Page text —
• • • •
In conclusion, despite these limitations, our study demonstrated that early DC was effective in lowering mortality and improving functional outcome in patients with malignant MCA infarction. Although higher age was an important predictor of unfavorable outcome in patients underwent decompressive surgery, early DC did increase the probability of survival and reduce poor functional outcome in patients >60 years of age. Finally, large, multicenter RCTs comparing the efficacy of decompressive surgery and conservative treatment are required, especially in older patients.

Methods

Search Strategy

A comprehensive electronic search in PubMed, Medline, Embase, Cochrane library, Web of Science database was carried out using the following search terms: “hemicraniectomy” or “craniectomy” or “decompressive surgery” or “decompressive craniectomy” or “decompression”, “middle cerebral artery” or “internal carotid artery”, AND “stroke” or “infarction” or “infarct” (the last search update was 5 June 2014). In addition, the references of all retrieved articles were checked for additional potential studies.
• • • •
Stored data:
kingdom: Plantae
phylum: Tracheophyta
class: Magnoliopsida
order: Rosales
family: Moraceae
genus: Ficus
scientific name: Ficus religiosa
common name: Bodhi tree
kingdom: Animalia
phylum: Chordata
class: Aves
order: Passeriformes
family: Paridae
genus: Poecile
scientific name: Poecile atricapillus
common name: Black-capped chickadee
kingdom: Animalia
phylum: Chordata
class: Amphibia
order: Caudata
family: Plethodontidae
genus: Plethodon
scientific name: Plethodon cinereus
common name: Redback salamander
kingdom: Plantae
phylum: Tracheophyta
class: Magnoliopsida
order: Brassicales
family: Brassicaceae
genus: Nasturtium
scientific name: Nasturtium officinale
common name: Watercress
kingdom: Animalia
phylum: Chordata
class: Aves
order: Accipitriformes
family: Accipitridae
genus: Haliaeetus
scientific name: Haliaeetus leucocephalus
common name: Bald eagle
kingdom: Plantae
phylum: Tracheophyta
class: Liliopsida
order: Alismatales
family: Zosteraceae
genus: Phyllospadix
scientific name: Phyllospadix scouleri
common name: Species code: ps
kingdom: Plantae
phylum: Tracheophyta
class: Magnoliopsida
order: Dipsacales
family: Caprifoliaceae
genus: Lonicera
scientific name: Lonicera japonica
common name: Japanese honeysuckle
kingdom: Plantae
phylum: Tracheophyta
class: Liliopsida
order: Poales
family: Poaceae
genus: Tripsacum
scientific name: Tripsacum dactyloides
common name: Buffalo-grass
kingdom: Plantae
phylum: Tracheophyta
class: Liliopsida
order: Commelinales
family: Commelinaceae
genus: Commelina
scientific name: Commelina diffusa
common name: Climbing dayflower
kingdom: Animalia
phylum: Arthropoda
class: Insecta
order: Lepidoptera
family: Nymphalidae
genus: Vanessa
• • • •
Work task 1 —
Answer these questions from the craniectomy text:
(a) Above what age did early DC still increase the probability of survival?
(b) When was the search last updated?
(c) Besides the electronic database search, what was checked for additional potential studies?
Work task 2 —
Write out the craniectomy text from "Search Strategy" up to and including "additional potential studies.".

Task solution 1 —
(a) 60 years of age
(b) 5 June 2014
(c) The references of all retrieved articles

Task solution 2 —
Search Strategy

A comprehensive electronic search in PubMed, Medline, Embase, Cochrane library, Web of Science database was carried out using the following search terms: “hemicraniectomy” or “craniectomy” or “decompressive surgery” or “decompressive craniectomy” or “decompression”, “middle cerebral artery” or “internal carotid artery”, AND “stroke” or “infarction” or “infarct” (the last search update was 5 June 2014). In addition, the references of all retrieved articles were checked for additional potential studies.